Our rage clashes and crackles in the air like the first wave of energy before a lightning strike.

“You’ve always cared more about your reputation than me. You’ve always worried about what the pack will think of you rather than my happiness. You talk about killing someone I care about like it’s as easy as planning what to have for dinner, but if he goes down, then I do too.”

What then?

Dad’s throat works, his Adam’s apple bobbing as he musters up something to say to salvage my parting shot.

There are too many ears, with their keen sense of hearing, to memorize his words.

“Leave the hunter here.” I scoff and turn away from my father, daring him to grab me. To stop me.

He does neither.

“They’ll figure out something to do with him?”

I don’t bother with the fight. Dad’s lack of empathy is unnerving and expected. He’d keep me alive only for the sake of his reputation. Not for my happiness.

It ends unresolved for us.
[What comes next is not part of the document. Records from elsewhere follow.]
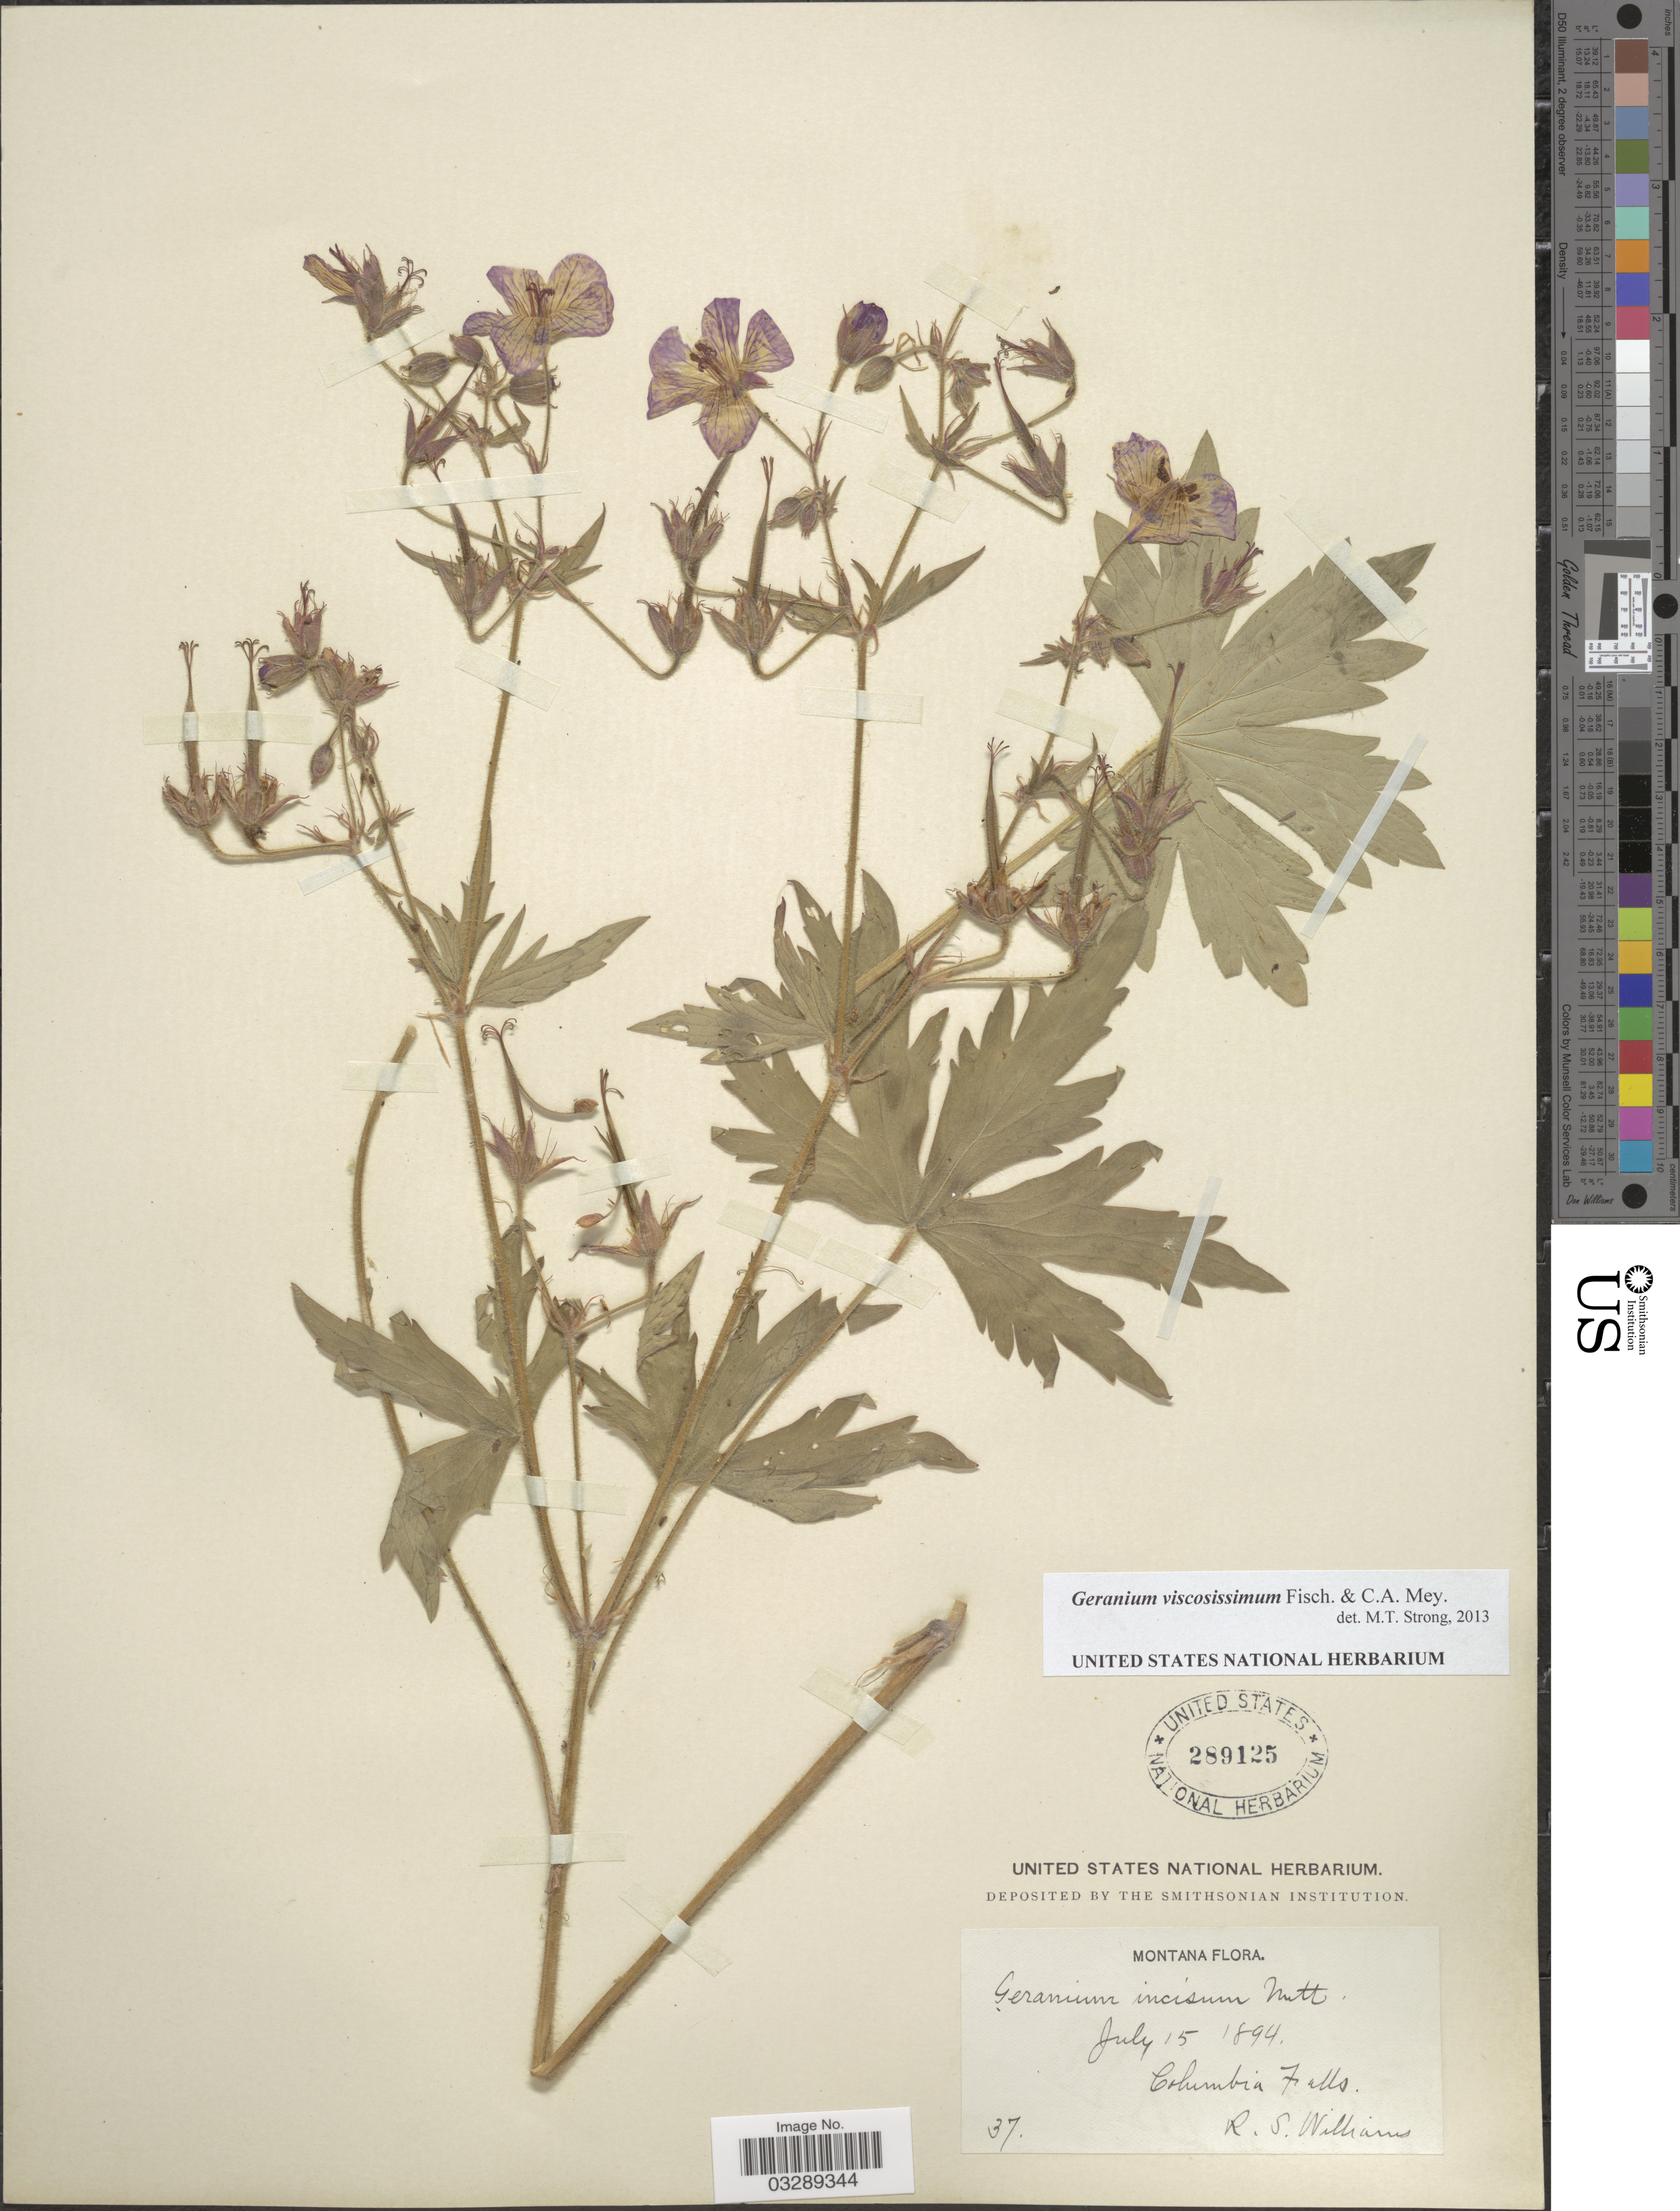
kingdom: Plantae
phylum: Tracheophyta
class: Magnoliopsida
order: Geraniales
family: Geraniaceae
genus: Geranium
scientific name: Geranium viscosissimum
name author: Fisch. & C.A. Mey.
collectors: R. S. Williams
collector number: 37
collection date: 1894-07-15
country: United States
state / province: Montana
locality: Columbia Falls.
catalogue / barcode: US 289125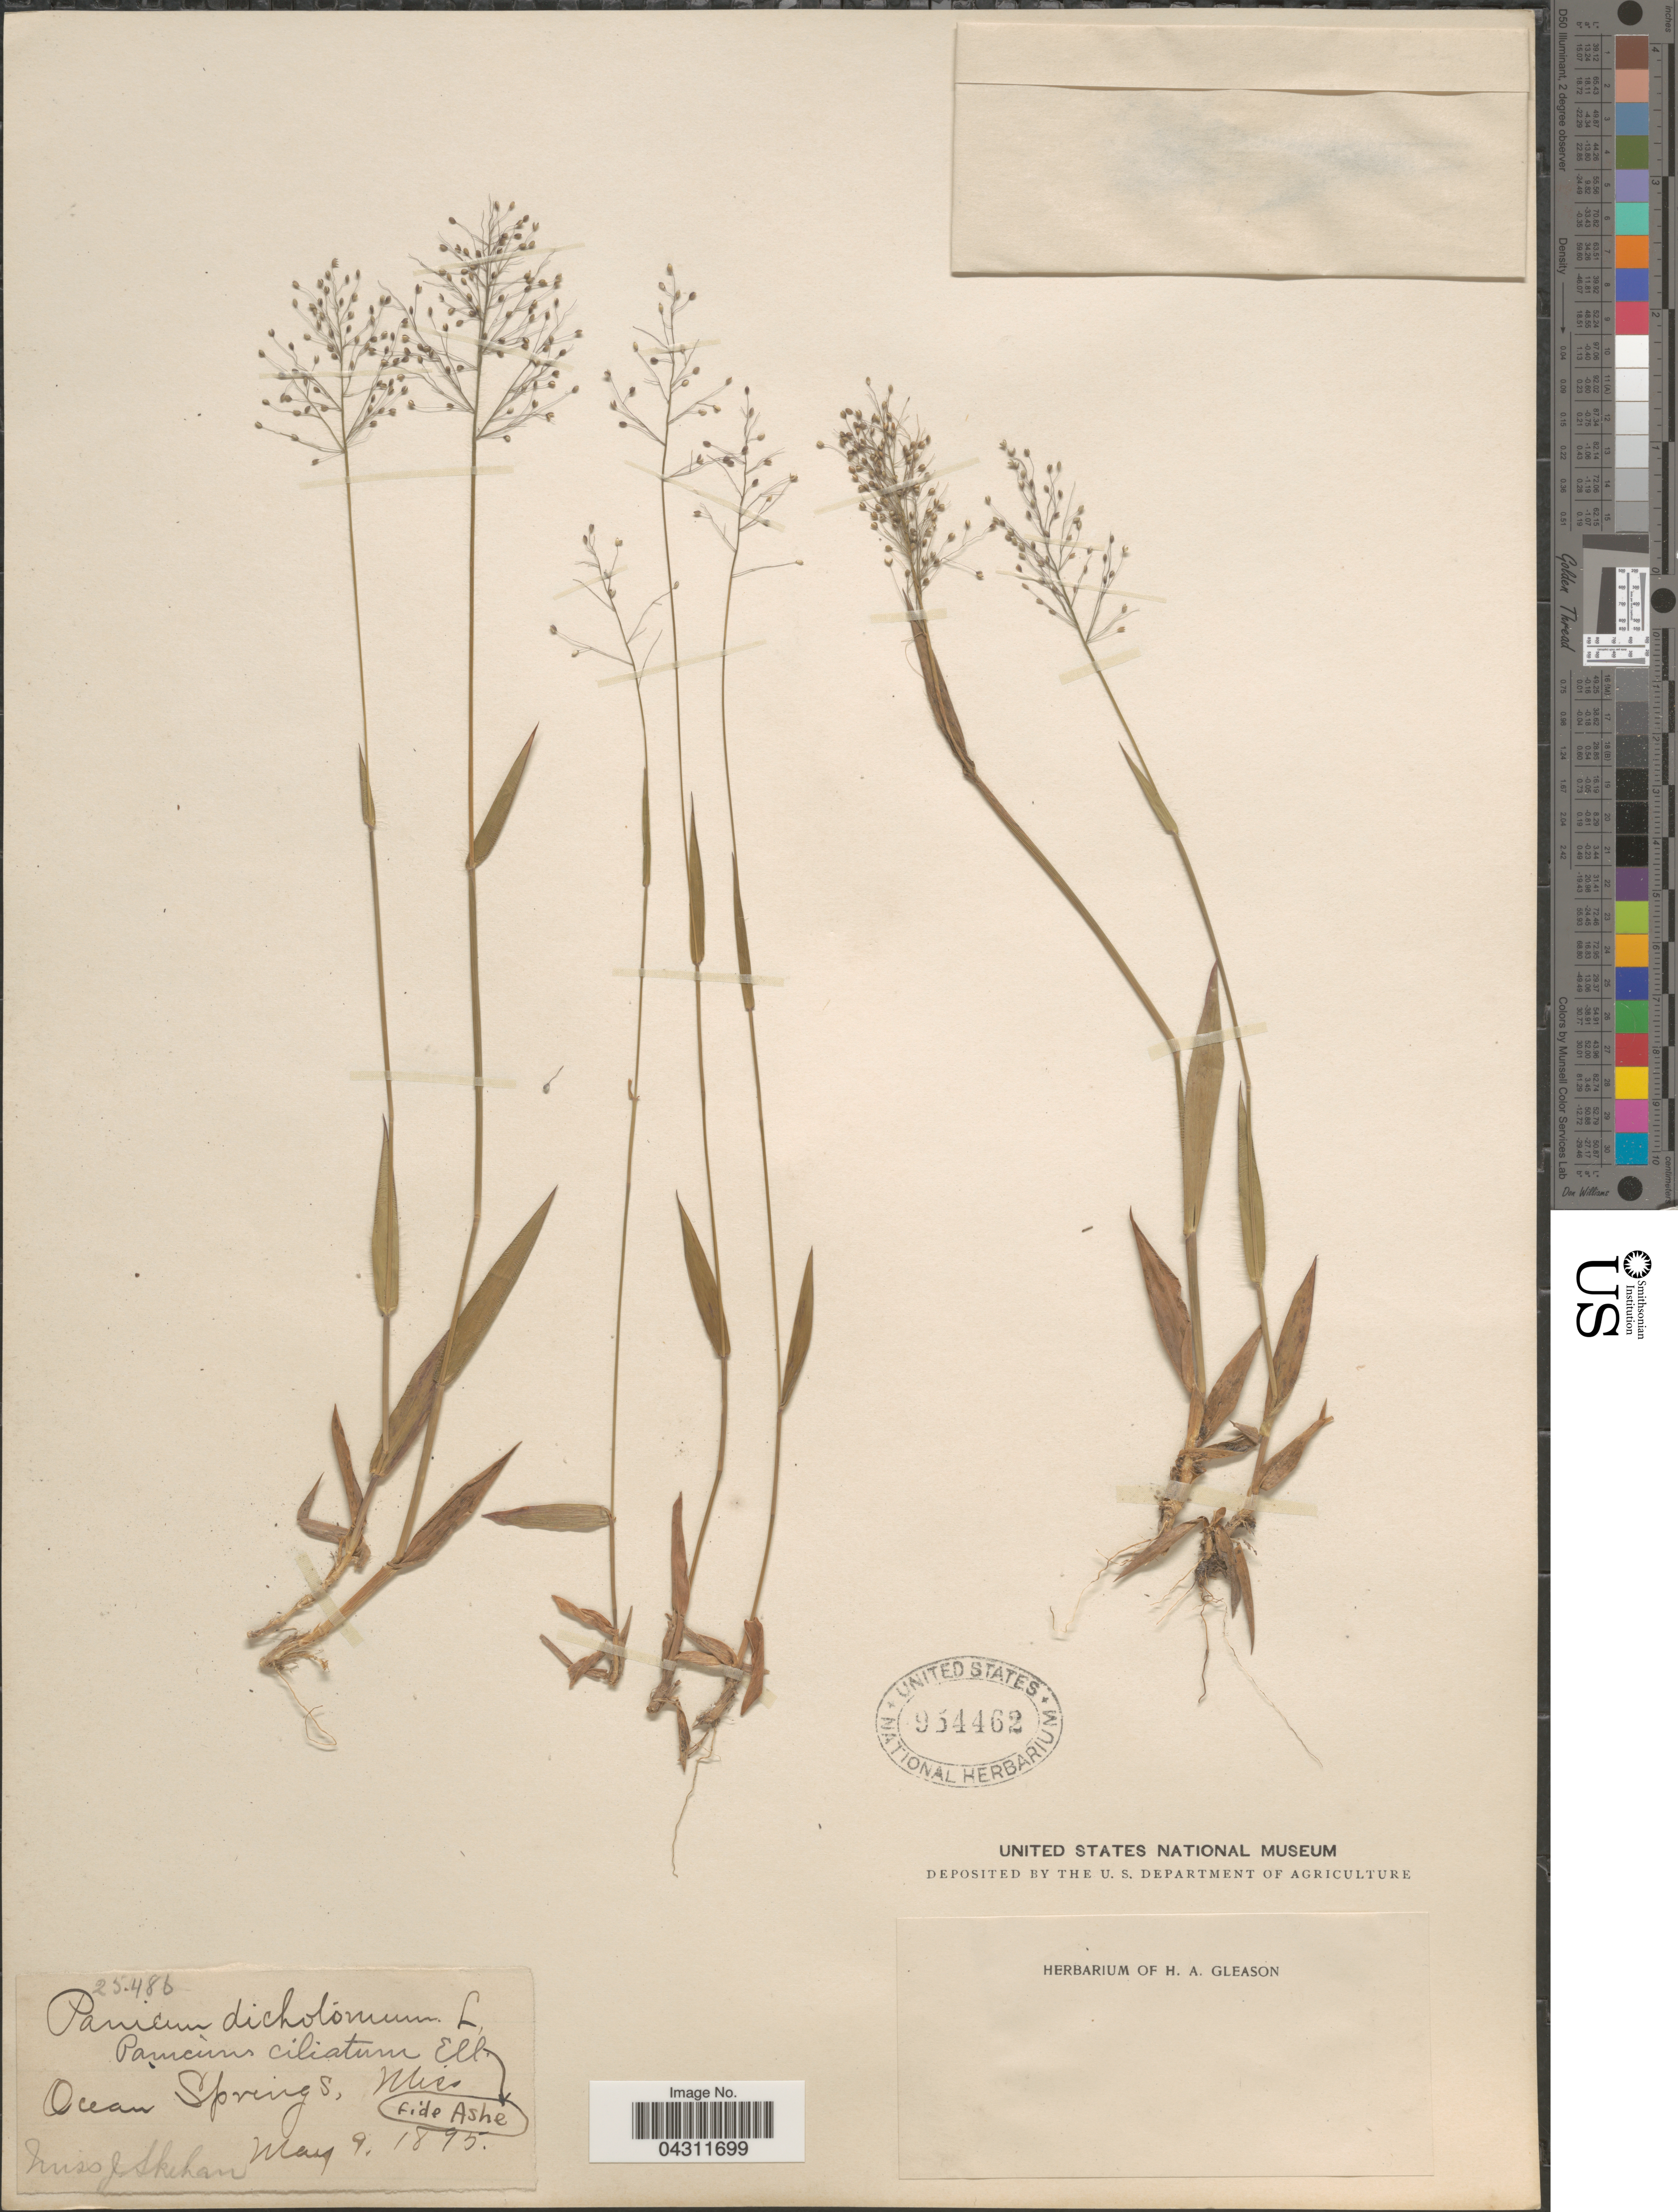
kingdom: Plantae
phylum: Tracheophyta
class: Liliopsida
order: Poales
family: Poaceae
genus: Dichanthelium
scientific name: Dichanthelium strigosum var. glabrescens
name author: (Griseb.) Freckmann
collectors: J. Skehan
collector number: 25486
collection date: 1895-05-09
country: United States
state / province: Mississippi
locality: Ocean Springs.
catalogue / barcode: US 954462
I’d hoped for more. I’d hoped for something along the lines of my family would love me and be there for me no matter what. But it’s never been that way.

I’m a fool for thinking otherwise.

Lacey and Colt leave the hunter at Dad’s feet and I cross to Grayson, taking his hand.

“Let’s go.”

His eyes search my face. “Are you sure?”

I nod. “I’m done with them.”

He laces our fingers tight until we burn together. “I’m so fucking proud of you.”

“The sooner we get the cure, the sooner we can get away from this place.” And never look back again.